Measuring device reading data:
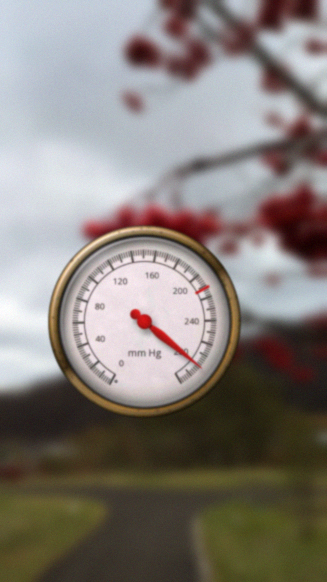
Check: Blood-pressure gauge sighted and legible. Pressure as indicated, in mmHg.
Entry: 280 mmHg
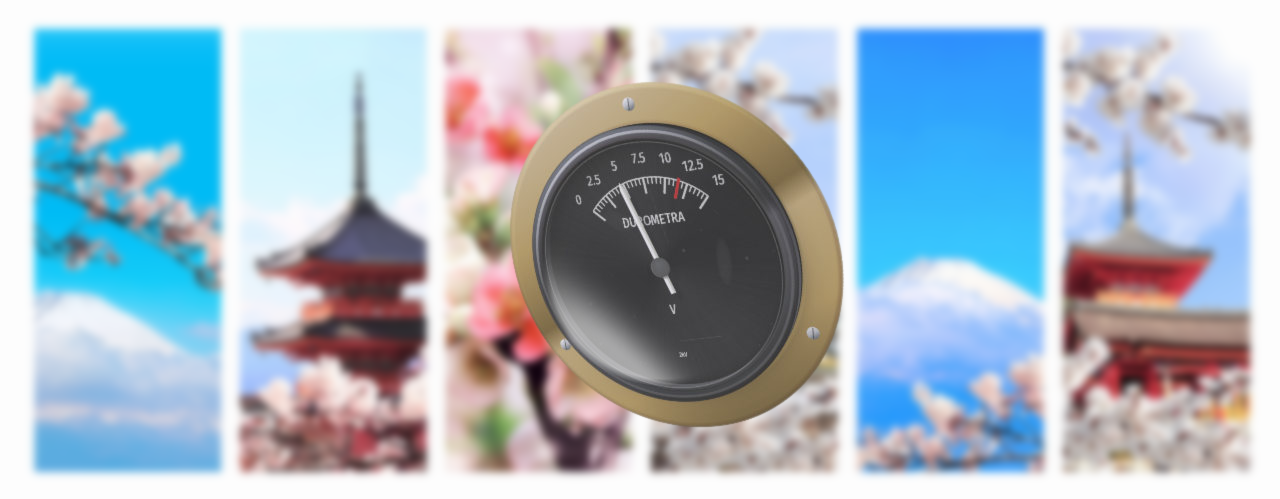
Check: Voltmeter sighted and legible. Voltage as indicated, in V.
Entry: 5 V
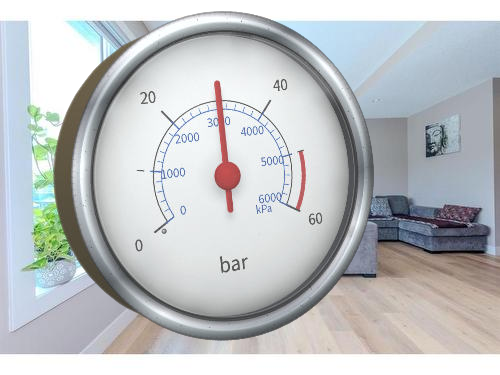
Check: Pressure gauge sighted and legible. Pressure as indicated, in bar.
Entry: 30 bar
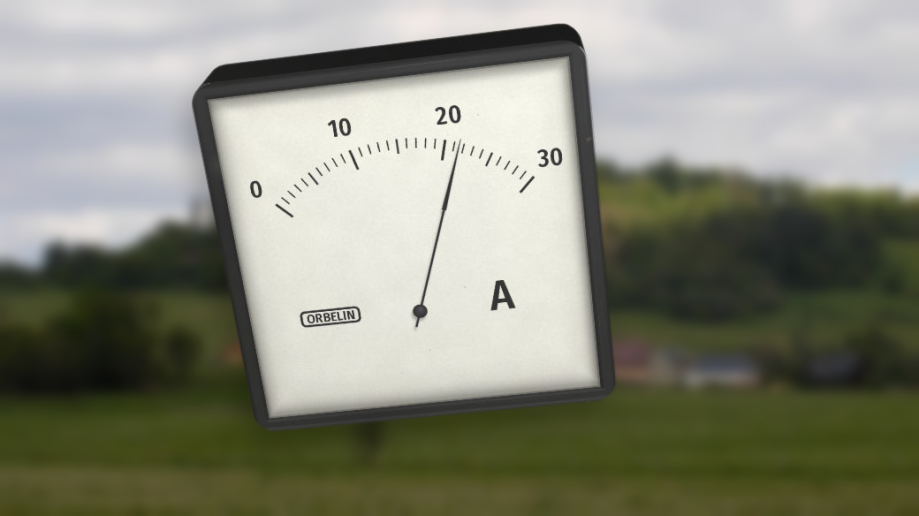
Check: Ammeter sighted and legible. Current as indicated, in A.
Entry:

■ **Job item**
Reproduce the material above word for word, omitting the pictures.

■ **Task response**
Check: Blood-pressure gauge sighted and legible. Pressure as indicated, in mmHg.
Entry: 280 mmHg
Check: Voltmeter sighted and legible. Voltage as indicated, in V.
Entry: 5 V
Check: Pressure gauge sighted and legible. Pressure as indicated, in bar.
Entry: 30 bar
Check: Ammeter sighted and legible. Current as indicated, in A.
Entry:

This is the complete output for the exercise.